Born in the body of a tiny old man in Louisiana in 1918, Benjamin’s disgusted father abandons the shriveled little guy to the local Seniors home. Benjamin grows up there, soaking up wisdom from his black mammy named Queenie and quietly loving Daisy, a girl whose heart is the same age as his although their bodies are eighty years apart. After flirting with a little wartime drama in WW2 (when Brad looks like a little Ben Franklin with a comb-over) the film finally settles into being a ill-fated love story, with the heavily CGI’d Button quietly pining for Daisy (who grows into Cate Blanchett) to meet him in middle-age so they can properly become lovers.
For all the attention paid to aging Brad Pitt, the character of Benjamin himself could not be more empty; he appears to be without employment, skills or a life-long dream and his purring New Orleans accent doesn’t take much to philosophizing.

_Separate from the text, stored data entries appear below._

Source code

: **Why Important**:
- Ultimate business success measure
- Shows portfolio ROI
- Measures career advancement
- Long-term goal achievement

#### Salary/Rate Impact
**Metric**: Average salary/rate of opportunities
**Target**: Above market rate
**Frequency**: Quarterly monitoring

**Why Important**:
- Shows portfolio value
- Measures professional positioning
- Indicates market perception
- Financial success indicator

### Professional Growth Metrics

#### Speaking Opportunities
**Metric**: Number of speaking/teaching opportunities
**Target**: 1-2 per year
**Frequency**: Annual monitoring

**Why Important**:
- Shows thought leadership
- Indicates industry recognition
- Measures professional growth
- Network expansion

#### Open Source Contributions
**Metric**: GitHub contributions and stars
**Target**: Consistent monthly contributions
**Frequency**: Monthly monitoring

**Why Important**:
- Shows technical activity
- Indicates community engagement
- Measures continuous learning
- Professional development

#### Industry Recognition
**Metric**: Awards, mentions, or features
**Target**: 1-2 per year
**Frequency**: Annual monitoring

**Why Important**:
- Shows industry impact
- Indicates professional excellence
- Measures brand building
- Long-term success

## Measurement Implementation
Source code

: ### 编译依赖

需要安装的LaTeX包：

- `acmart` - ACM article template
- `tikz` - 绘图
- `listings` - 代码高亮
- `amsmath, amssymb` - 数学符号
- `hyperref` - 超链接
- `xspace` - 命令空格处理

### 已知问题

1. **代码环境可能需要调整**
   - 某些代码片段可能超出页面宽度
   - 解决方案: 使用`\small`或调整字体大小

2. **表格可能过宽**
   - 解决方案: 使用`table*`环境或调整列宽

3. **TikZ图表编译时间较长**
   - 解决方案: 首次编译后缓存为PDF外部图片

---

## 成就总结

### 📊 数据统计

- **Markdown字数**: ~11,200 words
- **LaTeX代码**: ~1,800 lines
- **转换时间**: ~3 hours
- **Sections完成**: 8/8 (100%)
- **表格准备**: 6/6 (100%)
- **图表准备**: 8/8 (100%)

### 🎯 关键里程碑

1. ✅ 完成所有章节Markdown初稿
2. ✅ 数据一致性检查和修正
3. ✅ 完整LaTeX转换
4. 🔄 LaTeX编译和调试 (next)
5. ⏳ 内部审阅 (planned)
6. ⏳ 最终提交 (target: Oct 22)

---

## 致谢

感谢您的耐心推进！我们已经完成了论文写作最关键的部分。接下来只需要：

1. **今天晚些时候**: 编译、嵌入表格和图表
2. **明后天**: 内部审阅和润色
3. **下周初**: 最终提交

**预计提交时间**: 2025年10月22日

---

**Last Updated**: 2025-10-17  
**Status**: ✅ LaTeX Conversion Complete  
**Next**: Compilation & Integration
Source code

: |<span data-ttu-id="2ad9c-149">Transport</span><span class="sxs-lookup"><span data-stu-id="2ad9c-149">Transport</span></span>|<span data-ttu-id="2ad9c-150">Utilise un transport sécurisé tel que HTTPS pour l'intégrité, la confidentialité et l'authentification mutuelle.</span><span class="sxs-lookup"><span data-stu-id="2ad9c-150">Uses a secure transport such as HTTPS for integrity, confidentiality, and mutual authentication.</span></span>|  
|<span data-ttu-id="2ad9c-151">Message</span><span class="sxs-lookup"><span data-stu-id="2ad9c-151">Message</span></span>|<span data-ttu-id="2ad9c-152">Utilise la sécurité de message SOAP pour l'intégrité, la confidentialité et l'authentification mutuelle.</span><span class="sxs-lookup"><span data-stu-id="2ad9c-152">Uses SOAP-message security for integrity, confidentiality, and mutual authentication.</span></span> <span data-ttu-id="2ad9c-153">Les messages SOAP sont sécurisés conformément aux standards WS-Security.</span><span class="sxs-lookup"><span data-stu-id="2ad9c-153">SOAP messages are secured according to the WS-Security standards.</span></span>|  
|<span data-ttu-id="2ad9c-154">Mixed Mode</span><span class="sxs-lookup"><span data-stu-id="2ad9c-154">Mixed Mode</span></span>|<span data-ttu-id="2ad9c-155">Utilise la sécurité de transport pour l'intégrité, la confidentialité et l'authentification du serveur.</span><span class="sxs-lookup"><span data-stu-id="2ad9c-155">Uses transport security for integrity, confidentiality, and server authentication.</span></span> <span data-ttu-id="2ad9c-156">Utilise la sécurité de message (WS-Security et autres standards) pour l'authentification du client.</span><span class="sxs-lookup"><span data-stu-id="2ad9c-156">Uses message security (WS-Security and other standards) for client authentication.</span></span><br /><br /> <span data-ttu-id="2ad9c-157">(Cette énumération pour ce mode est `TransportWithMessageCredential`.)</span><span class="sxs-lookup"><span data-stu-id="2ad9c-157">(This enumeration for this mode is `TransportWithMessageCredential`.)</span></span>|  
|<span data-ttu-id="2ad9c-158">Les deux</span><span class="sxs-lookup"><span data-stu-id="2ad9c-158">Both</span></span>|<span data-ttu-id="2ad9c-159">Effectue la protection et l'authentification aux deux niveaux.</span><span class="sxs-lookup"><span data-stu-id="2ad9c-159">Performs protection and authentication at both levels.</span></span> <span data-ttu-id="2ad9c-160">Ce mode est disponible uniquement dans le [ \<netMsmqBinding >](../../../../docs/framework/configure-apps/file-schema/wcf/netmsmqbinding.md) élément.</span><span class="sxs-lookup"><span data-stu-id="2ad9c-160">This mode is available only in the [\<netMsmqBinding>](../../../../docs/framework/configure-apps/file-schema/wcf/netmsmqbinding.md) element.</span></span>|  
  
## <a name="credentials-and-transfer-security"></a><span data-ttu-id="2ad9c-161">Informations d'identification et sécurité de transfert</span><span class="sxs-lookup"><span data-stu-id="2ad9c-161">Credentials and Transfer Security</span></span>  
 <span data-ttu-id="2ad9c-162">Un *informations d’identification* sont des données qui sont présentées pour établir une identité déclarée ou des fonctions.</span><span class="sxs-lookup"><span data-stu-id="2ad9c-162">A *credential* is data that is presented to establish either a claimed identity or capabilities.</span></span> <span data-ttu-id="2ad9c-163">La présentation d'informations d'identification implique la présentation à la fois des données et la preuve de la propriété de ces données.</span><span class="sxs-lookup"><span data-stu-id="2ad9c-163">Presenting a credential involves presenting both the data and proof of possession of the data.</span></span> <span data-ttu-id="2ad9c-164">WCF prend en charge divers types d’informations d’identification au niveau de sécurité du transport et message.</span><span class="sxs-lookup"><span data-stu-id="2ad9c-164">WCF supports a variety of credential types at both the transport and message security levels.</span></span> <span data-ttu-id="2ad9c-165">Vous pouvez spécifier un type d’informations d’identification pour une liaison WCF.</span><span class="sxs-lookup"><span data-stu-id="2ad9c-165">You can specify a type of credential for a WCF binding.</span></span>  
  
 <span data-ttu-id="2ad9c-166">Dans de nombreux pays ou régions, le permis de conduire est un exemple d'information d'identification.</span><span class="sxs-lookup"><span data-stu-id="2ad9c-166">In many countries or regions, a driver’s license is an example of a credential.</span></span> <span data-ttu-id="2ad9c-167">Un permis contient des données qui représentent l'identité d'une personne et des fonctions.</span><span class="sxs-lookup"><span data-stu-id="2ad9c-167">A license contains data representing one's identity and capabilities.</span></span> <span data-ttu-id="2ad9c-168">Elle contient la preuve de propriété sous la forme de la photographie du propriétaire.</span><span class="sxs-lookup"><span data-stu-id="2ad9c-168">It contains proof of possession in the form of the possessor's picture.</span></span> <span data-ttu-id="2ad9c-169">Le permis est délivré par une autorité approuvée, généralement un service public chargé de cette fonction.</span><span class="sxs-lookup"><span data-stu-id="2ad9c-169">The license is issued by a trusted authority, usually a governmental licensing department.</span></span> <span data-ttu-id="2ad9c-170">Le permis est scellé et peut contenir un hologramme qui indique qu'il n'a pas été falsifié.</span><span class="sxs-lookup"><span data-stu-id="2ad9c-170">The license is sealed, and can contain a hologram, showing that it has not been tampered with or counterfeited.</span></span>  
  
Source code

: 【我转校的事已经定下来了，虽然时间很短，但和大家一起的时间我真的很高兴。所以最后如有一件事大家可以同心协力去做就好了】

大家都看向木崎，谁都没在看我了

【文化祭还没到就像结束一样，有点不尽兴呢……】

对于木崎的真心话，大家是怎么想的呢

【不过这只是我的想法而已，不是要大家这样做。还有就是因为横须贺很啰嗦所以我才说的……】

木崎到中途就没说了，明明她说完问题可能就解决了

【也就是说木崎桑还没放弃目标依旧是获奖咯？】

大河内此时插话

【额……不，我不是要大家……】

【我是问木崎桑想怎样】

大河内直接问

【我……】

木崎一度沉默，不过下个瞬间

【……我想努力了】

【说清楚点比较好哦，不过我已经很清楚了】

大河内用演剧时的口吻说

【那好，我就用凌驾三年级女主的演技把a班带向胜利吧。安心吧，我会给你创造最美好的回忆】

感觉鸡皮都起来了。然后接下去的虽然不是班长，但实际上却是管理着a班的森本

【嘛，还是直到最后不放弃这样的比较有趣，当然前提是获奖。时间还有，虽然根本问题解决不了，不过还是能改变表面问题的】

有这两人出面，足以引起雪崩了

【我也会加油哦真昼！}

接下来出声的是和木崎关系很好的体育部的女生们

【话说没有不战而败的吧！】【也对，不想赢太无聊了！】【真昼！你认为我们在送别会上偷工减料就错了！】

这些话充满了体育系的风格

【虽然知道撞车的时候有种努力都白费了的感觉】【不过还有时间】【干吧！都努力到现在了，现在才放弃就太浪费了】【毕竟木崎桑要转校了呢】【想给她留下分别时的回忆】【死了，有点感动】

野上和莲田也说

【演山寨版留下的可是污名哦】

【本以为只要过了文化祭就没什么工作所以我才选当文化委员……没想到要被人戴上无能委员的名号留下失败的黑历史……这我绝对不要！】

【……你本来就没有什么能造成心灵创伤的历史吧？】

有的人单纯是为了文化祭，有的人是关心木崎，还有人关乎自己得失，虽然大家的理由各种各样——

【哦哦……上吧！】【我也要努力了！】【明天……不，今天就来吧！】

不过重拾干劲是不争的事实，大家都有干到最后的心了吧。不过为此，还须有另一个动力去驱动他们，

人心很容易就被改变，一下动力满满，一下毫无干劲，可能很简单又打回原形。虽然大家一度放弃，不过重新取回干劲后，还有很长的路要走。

Mainly we just gaze at Benjamin while he sits around looking beatific as the century drifts by for darn near three hours. Fincher’s direction takes on more of the rambling formlessness he exhibited in Zodiac and the closest thing to a real climax is when the make-up and effects are finally dispensed of and Benjamin Button finally emerges as the movie star hunk Brad Pitt really is.
When they try to de-age him further into his twenties and you sense the movie producers’ excitement with the idea of freezing stars digitally as their twenty-something selves. Even while leaving his smooth face in the shadows the effect looks unconvincing, the magic of Hollywood computers still unable to conjure the allure of a naturally-achieved Brad Pitt. That why the stars are still paid the big dollars; as ill-conceived as each of these vehicles is, without their bigger-than-life names-above-the-title, these films would be hardly worth discussing at all.